> [TASK PROMPT]
Read the material below and count the lines holding the string "остальные". Give that count with nothing added.

> [INFORMATION GIVEN]

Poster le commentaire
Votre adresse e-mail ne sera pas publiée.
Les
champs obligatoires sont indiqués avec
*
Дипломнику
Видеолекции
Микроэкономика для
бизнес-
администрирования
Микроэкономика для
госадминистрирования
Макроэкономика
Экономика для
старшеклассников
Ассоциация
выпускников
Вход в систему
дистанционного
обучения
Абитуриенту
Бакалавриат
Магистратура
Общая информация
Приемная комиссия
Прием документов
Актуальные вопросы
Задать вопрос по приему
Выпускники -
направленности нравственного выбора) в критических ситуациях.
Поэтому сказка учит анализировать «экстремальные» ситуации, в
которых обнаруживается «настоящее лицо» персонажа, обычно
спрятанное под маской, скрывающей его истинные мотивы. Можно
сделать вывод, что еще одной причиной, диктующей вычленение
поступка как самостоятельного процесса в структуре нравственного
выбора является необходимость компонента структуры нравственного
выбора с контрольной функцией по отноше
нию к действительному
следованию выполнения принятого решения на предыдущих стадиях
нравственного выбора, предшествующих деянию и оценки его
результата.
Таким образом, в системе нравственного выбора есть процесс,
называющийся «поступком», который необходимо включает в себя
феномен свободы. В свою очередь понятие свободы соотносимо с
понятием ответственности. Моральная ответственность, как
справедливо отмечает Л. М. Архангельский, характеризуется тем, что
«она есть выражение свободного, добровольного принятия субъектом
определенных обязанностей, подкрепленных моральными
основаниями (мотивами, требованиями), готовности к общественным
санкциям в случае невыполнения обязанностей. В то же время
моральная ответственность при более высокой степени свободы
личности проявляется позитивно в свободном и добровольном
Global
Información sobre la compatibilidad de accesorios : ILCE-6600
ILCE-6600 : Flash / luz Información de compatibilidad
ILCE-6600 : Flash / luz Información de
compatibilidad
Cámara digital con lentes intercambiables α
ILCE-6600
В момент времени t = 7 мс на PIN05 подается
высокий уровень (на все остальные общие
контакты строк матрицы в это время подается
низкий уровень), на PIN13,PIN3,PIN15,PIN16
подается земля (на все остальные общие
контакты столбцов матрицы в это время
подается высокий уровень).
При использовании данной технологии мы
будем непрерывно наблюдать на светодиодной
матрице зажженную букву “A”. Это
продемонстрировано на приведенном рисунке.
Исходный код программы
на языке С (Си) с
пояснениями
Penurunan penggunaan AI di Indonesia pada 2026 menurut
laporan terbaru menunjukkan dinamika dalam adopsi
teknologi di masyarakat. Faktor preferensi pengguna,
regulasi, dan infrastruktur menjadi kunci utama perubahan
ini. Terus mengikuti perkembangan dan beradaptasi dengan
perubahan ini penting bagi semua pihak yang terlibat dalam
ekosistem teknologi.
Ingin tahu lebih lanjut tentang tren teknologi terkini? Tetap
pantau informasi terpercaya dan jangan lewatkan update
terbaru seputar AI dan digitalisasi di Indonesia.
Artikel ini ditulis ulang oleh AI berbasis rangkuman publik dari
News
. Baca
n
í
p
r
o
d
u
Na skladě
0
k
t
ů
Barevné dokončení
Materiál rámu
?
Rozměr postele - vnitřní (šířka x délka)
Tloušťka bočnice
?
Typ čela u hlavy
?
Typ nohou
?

> [ANSWER BOX]
2